- Leader: Hernando Siles Reyes
- Founded: 29 December 1926
- Dissolved: c. 1930
- Ideology: Nationalism Reformism Economic liberalism (1927)

= Nationalist Party (Bolivia) =

The Nationalist Party (in Spanish: Partido Nacionalista, PN) was a Bolivian reformist and nationalist political party.

The Nationalist Party was founded on 29 December 1926 by President of the Republic Hernando Siles Reyes and a group of young intellectuals, such as Augusto Céspedes, Carlos Montenegro, and Enrique Baldivieso.

Hernando Siles Reyes was one of the founders of the Republican party (1914) and the Socialist Republican Party (1921). He was Bautista Saavedra's hand-picked successor, but once in power, he broke from him and formed his own faction, which became the Nationalist Party.

The Government of Hernando Siles Reyes enacted progressive social reforms. Despite all this, the Siles government soon ran into economic and political difficulties associated with the far-reaching effects of the Great Depression of 1929. The Nationalist Party became a semi-official party and Siles' sole base of support. It was a fragile base. In the midst of economic crisis and social unrest, Siles, in 1929, declared his intention to remain in office with the Nationalists' support. This sin of sins in the intra-elite circulation battle sparked the formation of a united front of all other parties, against Siles. The opposition made its move on 27 June 1930. In a rapid coup, Siles and the Nationalists were easily toppled.

As a result of the 1930 coup, the Nationalist Party lost much of its influence. Hernando Siles lived the rest of his life in exile, dying in Lima in 1942.

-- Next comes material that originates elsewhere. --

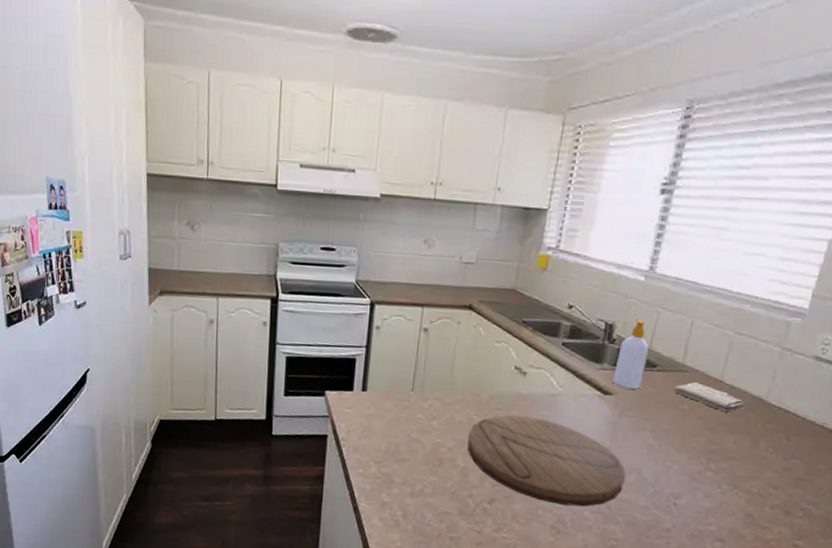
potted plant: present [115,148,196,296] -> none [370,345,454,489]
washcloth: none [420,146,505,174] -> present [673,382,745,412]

Although the Nationalist Party lost control of the government, leading figures in the party, such as Enrique Baldivieso, Augusto Cespedes, and Carlos Montenegro, continued to play important roles in national politics. Some of them were associated with the revolutionary governments of Colonels David Toro and Germán Busch between 1936 and 1939. Some of the ex-Nationalists figured among the founders of the United Socialist Party (1936); others were absorbed into the Revolutionary Nationalist Movement (1941).